Question

The resultant R of two forces acting on a particle is at right angles to one of them and its magnitude is one third of the other force. The ratio of larger force to smaller one is:
(A) 2:1
(B) 3:2$\sqrt{2}$
(C) 3:2
(D) 3:$\sqrt{2}$

Answer 1

The resultant of the two forces is given with the help of parallelogram law of vector addition. A parallelogram can be formed, and as one of the angles is already a right angle, Pythagora's theorem can be used to find the side of the right triangle formed.

Complete answer:
Let the resultant vector have a magnitude of F/3 and one of the forces have the magnitude of F. Now, considering the following figure.

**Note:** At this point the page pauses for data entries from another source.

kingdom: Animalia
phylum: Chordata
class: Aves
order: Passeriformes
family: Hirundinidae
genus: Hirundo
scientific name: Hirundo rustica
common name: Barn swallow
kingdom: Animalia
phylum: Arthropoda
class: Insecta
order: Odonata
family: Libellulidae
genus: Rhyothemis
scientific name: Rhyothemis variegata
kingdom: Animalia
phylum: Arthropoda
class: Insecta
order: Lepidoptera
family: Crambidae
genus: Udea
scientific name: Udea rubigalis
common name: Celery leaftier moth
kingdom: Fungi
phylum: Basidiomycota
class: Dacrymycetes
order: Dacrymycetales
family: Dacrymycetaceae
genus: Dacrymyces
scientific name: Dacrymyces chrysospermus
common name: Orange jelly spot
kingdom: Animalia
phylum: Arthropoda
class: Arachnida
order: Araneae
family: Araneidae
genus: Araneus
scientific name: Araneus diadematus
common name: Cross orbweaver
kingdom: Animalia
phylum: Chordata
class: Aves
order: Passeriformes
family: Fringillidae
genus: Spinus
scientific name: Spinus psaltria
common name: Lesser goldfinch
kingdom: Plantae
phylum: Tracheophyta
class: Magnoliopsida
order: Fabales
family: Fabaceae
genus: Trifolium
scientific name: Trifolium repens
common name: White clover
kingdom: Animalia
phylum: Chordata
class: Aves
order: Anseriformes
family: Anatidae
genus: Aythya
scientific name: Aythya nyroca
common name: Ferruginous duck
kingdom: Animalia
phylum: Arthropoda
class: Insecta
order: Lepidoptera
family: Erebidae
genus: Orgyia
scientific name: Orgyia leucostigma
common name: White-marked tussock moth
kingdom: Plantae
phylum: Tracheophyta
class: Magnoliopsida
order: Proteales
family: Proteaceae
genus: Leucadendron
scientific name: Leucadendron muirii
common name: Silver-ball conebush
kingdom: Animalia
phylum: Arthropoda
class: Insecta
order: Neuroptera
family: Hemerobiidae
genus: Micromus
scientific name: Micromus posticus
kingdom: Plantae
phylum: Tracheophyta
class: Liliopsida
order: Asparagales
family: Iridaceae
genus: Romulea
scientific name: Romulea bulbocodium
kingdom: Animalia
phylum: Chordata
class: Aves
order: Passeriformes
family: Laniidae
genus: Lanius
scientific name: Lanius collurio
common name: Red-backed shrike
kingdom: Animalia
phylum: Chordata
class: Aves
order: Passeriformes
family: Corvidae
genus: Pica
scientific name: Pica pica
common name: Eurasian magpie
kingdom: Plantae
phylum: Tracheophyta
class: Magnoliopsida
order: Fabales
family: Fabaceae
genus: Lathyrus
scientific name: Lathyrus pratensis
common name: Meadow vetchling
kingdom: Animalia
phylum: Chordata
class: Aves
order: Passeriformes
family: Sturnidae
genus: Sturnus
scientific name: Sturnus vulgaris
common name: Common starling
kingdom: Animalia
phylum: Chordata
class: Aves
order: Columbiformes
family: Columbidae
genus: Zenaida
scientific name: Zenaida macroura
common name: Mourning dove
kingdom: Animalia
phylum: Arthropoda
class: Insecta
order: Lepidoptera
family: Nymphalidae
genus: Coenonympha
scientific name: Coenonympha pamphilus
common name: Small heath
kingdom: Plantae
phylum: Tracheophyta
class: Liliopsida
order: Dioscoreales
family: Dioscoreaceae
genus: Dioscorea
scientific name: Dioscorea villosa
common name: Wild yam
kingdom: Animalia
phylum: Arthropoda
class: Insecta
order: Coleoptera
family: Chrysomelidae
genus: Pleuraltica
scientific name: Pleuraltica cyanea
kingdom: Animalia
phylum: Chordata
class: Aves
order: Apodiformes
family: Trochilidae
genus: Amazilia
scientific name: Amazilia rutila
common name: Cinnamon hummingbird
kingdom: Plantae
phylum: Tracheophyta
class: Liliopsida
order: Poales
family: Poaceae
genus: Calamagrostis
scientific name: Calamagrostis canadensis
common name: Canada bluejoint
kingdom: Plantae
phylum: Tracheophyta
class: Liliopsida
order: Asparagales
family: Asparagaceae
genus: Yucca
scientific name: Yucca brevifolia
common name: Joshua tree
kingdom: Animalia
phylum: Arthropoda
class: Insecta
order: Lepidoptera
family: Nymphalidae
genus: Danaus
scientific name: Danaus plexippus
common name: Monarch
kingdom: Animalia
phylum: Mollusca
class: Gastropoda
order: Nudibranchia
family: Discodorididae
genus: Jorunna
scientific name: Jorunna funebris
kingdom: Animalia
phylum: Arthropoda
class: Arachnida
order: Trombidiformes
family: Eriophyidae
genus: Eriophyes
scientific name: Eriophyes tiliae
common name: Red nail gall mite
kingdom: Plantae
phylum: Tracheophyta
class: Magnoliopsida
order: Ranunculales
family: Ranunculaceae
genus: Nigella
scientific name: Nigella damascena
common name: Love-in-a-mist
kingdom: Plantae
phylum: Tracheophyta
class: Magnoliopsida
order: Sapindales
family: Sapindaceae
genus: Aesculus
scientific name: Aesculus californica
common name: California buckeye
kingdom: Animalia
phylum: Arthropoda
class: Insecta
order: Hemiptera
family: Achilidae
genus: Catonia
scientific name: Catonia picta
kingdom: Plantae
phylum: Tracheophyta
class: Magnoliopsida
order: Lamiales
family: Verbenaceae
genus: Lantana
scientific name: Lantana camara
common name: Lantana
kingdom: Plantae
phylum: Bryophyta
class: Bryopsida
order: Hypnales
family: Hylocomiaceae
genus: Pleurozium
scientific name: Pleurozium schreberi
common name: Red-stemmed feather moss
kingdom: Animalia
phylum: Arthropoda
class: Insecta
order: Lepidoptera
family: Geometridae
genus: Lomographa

In the figure, the resultant lies in the middle and other vectors are F and F’. F’ is the one we need to find. We can place the force vector F such that it starts at the head of the vector F’ and ends at the head of the resultant vector. In vectors, direction and magnitude is important so we are preserving that in doing so.
Here, the parallelogram gives the magnitude of the remaining force.
The remaining force is given as:
$\sqrt{F^2 - \dfrac{F^2}{9} }= \dfrac{2 \sqrt{2} F}{3}$
Therefore now one of the forces in the question has a magnitude of F and the other force has a magnitude of $3:2 \sqrt{2}$ .

Therefore, the correct answer is option (B).

Note:
There are a lot of similarities between triangle law and parallelogram law of vector addition. In the triangle law, the two forces under consideration are placed in head to tail format while in parallelogram law of vector addition, the two forces are acting at the same point i.e, the tail of both vectors are at the same point. Generally, in questions that deal with forces, parallelogram law is used as a starting point because both the forces act at the same point.